Mark adds, “As we embrace Cyber Security Awareness Month and the drive to encourage businesses to take a risk-based approach and focus on the behaviors most important to organizations, getting the basics in place is critical, but endpoint management is something all organizations should have in place.”
“In addition to ensuring employees use strong passwords and MFA, Privileged Endpoint Management (PEM) should be used to allow staff to run approved applications with elevated privileges. They can do their work without having the wide-open access that attackers are looking for to install their malware. With tools such as PEM deployed and active, businesses can balance productivity and security. Users can do the work they need with a few calls to the Help Desk. IT gets fewer interruptions and can focus on more valuable work, and auditors can see who had access to which applications and logs show the actual users, not an arbitrary administrator account, ensuring security and compliance regulations are met.”
Awareness Training Improves Efficacy
The employees are the first line of defense when it comes to cybersecurity. They are the ones interacting with the data every day as they log into enterprise systems. As a result, it’s crucial that employees understand how to recognize potential threats and what to do if they come across one.

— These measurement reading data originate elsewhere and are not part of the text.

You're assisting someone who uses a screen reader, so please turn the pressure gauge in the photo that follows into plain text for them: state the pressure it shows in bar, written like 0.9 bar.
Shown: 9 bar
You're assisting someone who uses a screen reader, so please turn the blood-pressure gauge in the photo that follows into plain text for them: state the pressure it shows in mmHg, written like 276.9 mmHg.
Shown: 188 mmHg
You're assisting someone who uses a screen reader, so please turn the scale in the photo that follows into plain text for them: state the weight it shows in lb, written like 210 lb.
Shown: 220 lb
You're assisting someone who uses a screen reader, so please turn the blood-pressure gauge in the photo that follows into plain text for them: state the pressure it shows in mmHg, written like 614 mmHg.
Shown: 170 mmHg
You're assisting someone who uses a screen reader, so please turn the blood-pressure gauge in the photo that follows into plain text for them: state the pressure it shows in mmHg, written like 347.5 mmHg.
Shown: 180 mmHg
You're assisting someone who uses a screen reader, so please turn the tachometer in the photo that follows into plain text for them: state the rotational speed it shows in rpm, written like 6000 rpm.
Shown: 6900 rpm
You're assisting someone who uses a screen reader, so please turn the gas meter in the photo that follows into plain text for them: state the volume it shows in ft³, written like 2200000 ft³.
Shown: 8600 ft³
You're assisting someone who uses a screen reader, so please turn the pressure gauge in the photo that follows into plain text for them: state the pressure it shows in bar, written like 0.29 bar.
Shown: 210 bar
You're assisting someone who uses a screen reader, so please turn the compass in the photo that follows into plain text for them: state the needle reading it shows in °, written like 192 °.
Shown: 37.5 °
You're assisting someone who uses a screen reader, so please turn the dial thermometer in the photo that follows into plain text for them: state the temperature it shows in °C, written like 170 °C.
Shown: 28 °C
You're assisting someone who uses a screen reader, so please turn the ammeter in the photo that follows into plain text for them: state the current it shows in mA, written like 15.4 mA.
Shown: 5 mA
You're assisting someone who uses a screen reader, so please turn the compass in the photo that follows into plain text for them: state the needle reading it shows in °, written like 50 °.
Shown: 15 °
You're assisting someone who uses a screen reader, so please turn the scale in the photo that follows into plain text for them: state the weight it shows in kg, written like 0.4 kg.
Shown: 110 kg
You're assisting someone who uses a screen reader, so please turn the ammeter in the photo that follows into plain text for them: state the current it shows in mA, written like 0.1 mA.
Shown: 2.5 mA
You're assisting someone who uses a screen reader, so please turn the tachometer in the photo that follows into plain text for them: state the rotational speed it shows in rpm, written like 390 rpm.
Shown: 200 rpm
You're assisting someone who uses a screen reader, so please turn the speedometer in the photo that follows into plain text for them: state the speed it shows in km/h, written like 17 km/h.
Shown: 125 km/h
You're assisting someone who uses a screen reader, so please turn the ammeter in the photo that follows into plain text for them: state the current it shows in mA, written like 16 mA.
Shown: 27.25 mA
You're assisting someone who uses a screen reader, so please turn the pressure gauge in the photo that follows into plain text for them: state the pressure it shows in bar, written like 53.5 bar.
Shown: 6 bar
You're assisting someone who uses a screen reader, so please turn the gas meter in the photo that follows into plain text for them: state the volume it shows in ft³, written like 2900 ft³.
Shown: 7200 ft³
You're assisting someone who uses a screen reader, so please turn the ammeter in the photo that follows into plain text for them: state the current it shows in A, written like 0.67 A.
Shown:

“Companies are now understanding that investing in employee awareness training is essential in reducing the number of entry points that threat actors have when infiltrating an enterprise network. Threats should be addressed on an ongoing basis, and budget spend adapted to suit. It should not be considered a tick box exercise,” says Brian Martin.
He adds, “Employee security awareness is an ideal place to start when discussing budget spend at any time of year, however, is in itself not sufficient to fully address the human side of cyber security. Training and awareness should be but one component in a wider set of initiatives to build lasting security culture and embed the right behaviors within the organization.”
Cybersecurity policy must be approached with clarity and purpose. The threat surface has clearly grown significantly, and the current environment is still evolving. Cybersecurity is becoming more than simply a consideration; it is an ongoing activity that must permeate every business. Businesses must regularly invest in formal cybersecurity training and education for their employees and prioritize cybersecurity and privacy in all of their initiatives.